The Masters final will be contested between a couple of Englishmen on Sunday at the Alexandra Palace in London.

Stuart Bingham will face Ali Carter in a title decider that few, if any, would have predicted at the outset of the tournament last week.

Bingham ended the run of debutant David Gilbert in the last four with a 6-2 victory, several hours after Carter denied Shaun Murphy with a 6-3 scoreline.

Both cueists will feature in the Masters final for the first time in their careers at the ages of 43 and 40 respectively.

It’s an astounding occurrence given the high-quality opposition they have had to face, not to mention their past records in the prestigious invitational event.

With twenty appearances between them before the 2020 edition, Bingham and Carter had only progressed beyond the opening hurdle three times.

As it is, the duo vies for an elusive Triple Crown title, a lucrative champion’s cheque worth £250,000, and the coveted Paul Hunter Trophy.

Bingham knows what it takes to win something of this magnitude, memorably claiming the World Championship honours in 2015.

For Carter, the “Captain” is gunning for a maiden triumph at this level, and there are many who believe destiny is playing a part in his amazing run.

Carter shouldn’t have even been in this year’s Masters as, ranked 17th in the world and with a field that is usually restricted to only the top 16, the four-time ranking event winner only gained an invite as a result of Ronnie O’Sullivan’s decision to not enter.

Ironically, Carter would become the first player since O’Sullivan in 2014 to win the Masters without being ranked in the elite bracket.

O’Sullivan was 24th in the pecking order at the time but qualified as the reigning world champion.

The two-time Crucible runner-up divides opinion as he is generally lauded for his recovery from long-term health issues, but widely criticised for his overall attitude and demeanour, especially around the table.

It didn’t help matters when he hastily questioned a referee’s decision during his quarter-final defeat of John Higgins, resulting in the official overturning what was a correct initial call of a foul.

Carter, then, will likely be the second favourite with the majority of fans and that is something that is mirrored with the bookies too.

Over the last five or six years it has been Bingham who has consistently been nearer the higher echelons of the sport and success in the Masters for “Ballrun”, although somewhat unexpected this year, would not necessarily be a huge surprise when the dust settles.

That kind of sentiment is probably reflected in the pair’s head-to-head record with one another.

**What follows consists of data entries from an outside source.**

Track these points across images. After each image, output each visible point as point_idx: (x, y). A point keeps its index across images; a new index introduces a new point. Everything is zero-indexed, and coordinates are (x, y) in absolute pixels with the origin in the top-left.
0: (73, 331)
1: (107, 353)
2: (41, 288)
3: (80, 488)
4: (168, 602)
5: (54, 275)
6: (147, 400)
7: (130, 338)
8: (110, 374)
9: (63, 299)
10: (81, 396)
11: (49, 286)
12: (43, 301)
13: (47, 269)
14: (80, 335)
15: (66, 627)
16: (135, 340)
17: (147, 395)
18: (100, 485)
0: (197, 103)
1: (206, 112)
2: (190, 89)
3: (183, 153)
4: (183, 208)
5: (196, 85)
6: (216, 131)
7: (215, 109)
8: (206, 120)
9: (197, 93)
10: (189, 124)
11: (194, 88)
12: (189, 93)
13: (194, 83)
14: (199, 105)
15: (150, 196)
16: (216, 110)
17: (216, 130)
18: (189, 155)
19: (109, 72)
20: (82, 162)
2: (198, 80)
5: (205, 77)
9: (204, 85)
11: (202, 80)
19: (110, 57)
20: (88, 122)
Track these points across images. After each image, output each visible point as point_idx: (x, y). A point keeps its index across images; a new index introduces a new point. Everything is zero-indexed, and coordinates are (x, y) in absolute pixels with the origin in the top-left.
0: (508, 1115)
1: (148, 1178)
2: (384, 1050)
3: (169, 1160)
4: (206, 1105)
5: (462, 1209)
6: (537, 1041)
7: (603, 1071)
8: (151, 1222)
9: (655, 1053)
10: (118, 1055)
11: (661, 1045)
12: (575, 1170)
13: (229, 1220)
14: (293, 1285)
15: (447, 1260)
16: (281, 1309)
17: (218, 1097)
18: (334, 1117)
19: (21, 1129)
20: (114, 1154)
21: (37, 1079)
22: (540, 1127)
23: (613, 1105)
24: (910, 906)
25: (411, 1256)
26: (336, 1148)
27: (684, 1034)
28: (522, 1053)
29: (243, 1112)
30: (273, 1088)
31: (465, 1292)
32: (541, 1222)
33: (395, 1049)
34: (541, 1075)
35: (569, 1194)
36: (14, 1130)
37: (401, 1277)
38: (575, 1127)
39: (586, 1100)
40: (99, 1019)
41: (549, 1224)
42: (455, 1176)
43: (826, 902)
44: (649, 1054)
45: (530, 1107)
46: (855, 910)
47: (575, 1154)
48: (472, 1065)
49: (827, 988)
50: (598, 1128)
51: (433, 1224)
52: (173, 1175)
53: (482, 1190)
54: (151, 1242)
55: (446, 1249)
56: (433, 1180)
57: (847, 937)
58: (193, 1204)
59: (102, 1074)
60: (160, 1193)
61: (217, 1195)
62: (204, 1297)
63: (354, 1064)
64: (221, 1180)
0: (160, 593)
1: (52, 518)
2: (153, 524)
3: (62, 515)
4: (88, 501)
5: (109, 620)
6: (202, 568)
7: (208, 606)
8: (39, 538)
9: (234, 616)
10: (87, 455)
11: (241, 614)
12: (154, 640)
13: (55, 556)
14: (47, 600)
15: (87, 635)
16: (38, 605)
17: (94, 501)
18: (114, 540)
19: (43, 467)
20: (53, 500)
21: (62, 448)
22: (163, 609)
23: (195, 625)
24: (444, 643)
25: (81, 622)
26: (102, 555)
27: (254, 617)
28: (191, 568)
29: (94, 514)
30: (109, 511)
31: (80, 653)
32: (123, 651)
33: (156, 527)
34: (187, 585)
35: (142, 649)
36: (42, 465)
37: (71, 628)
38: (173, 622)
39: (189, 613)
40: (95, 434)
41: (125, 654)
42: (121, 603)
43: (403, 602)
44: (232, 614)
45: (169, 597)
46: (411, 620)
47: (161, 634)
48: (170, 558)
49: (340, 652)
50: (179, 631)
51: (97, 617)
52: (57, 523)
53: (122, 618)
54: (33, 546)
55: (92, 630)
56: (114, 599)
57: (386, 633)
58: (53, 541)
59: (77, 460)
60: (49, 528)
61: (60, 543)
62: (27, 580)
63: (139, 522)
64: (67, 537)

While Bingham boasts only a narrow 9-8 advantage from their prior battles overall, the former world number two has actually triumphed in their last six meetings, dating back to 2016.

Carter, though, has looked a determined force since beating three-time champion Mark Selby in the last 16.

There hasn’t been a Masters final that has went the distance for ten years, but this fixture has the hallmark of one that could finish 10-9 to either player.

It will be interesting to see whether either protagonist, or indeed both, can rise to the occasion, or if it will materialise to be a slugfest between a couple of nervy competitors.

Following an event that has produced a disappointingly average standard of snooker throughout, the latter seems more likely, but who knows?

Either way, against all odds either Stuart Bingham or Ali Carter will be accepting the plaudits as the Masters champion on Sunday night at the Ally Pally.

Live coverage of the Masters final is on the BBC and Eurosport.